***** Data section *****
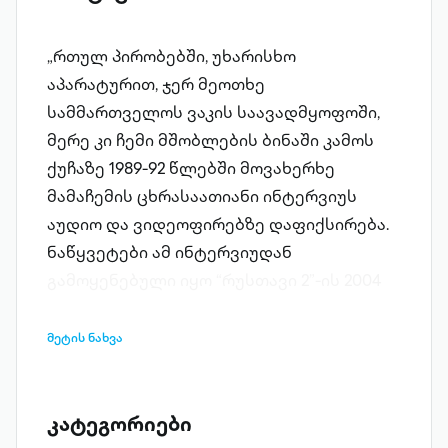
„რთულ პირობებში, უხარისხო
აპარატურით, ჯერ მეოთხე
სამმართველოს ვაკის საავადმყოფოში,
მერე კი ჩემი მშობლების ბინაში კამოს
ქუჩაზე 1989-92 წლებში მოვახერხე
მამაჩემის ცხრასაათიანი ინტერვიუს
აუდიო და ვიდეოფირებზე დაფიქსირება.
ნაწყვეტები ამ ინტერვიუდან
გამოყენებული იყო “რუსთავი 2”-ის 2004
წლის სატელევიზიო ფილმში
სახელწოდებით “ქართველები კრემლში
მეტის ნახვა
და მის გარეთ”. მამაჩემთან საუბრების
შეჯერებულ ვარიანტს დღეს უკვე სრული
სახით წიგნად გთავაზობთ. კანდიდ
კატეგორიები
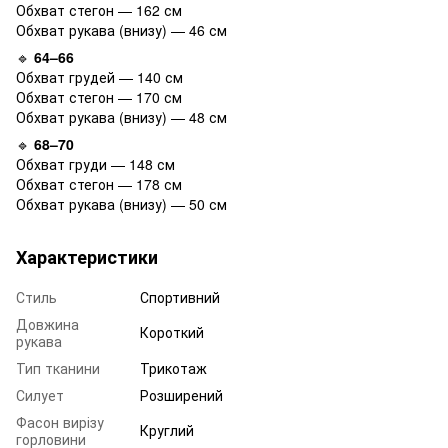
Обхват стегон — 162 см
Обхват рукава (внизу) — 46 см
🔹
64–66
Обхват грудей — 140 см
Обхват стегон — 170 см
Обхват рукава (внизу) — 48 см
🔹
68–70
Обхват груди — 148 см
Обхват стегон — 178 см
Обхват рукава (внизу) — 50 см
Характеристики
Стиль
Спортивний
Довжина
Короткий
рукава
Тип тканини
Трикотаж
Силует
Розширений
Фасон вирізу
Круглий
горловини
*****
*Task prompt*: Drop the images; copy every entry above exactly.

*Exercise response*:
„რთულ პირობებში, უხარისხო
აპარატურით, ჯერ მეოთხე
სამმართველოს ვაკის საავადმყოფოში,
მერე კი ჩემი მშობლების ბინაში კამოს
ქუჩაზე 1989-92 წლებში მოვახერხე
მამაჩემის ცხრასაათიანი ინტერვიუს
აუდიო და ვიდეოფირებზე დაფიქსირება.
ნაწყვეტები ამ ინტერვიუდან
გამოყენებული იყო “რუსთავი 2”-ის 2004
წლის სატელევიზიო ფილმში
სახელწოდებით “ქართველები კრემლში
მეტის ნახვა
და მის გარეთ”. მამაჩემთან საუბრების
შეჯერებულ ვარიანტს დღეს უკვე სრული
სახით წიგნად გთავაზობთ. კანდიდ
კატეგორიები
Обхват стегон — 162 см
Обхват рукава (внизу) — 46 см
🔹
64–66
Обхват грудей — 140 см
Обхват стегон — 170 см
Обхват рукава (внизу) — 48 см
🔹
68–70
Обхват груди — 148 см
Обхват стегон — 178 см
Обхват рукава (внизу) — 50 см
Характеристики
Стиль
Спортивний
Довжина
Короткий
рукава
Тип тканини
Трикотаж
Силует
Розширений
Фасон вирізу
Круглий
горловини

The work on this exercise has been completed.